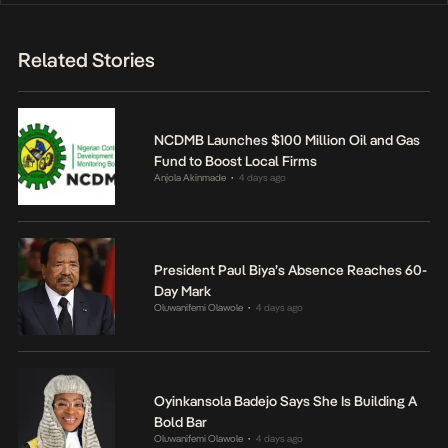
Related Stories
NCDMB Launches $100 Million Oil and Gas
Fund to Boost Local Firms
Anjola Akinmade
4 days ago
•
President Paul Biya’s Absence Reaches 60-
Day Mark
Oluwanifemi Olawole
4 days ago
•
Oyinkansola Badejo Says She Is Building A
Bold Bar
Oluwanifemi Olawole
4 days ago
•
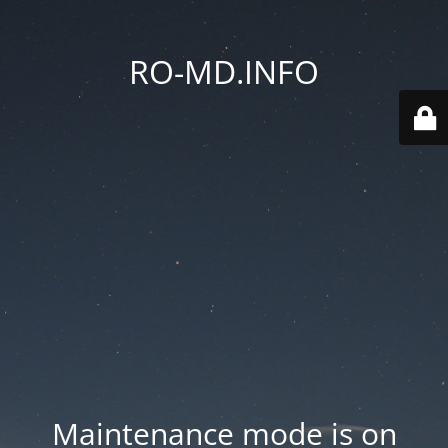
RO-MD.INFO
Maintenance mode is on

● **Exercise brief**
Please turn the records above into a Markdown table with the columns "Row" and "Text line", one row per line of read text, numbered in order. Leave out blank lines and the pictures.

● **Solution to this exercise**
| Row | Text line |
|---|---|
| 1 | Related Stories |
| 2 | NCDMB Launches $100 Million Oil and Gas |
| 3 | Fund to Boost Local Firms |
| 4 | Anjola Akinmade |
| 5 | 4 days ago |
| 6 | • |
| 7 | President Paul Biya’s Absence Reaches 60- |
| 8 | Day Mark |
| 9 | Oluwanifemi Olawole |
| 10 | 4 days ago |
| 11 | • |
| 12 | Oyinkansola Badejo Says She Is Building A |
| 13 | Bold Bar |
| 14 | Oluwanifemi Olawole |
| 15 | 4 days ago |
| 16 | • |
| 17 | RO-MD.INFO |
| 18 | Maintenance mode is on |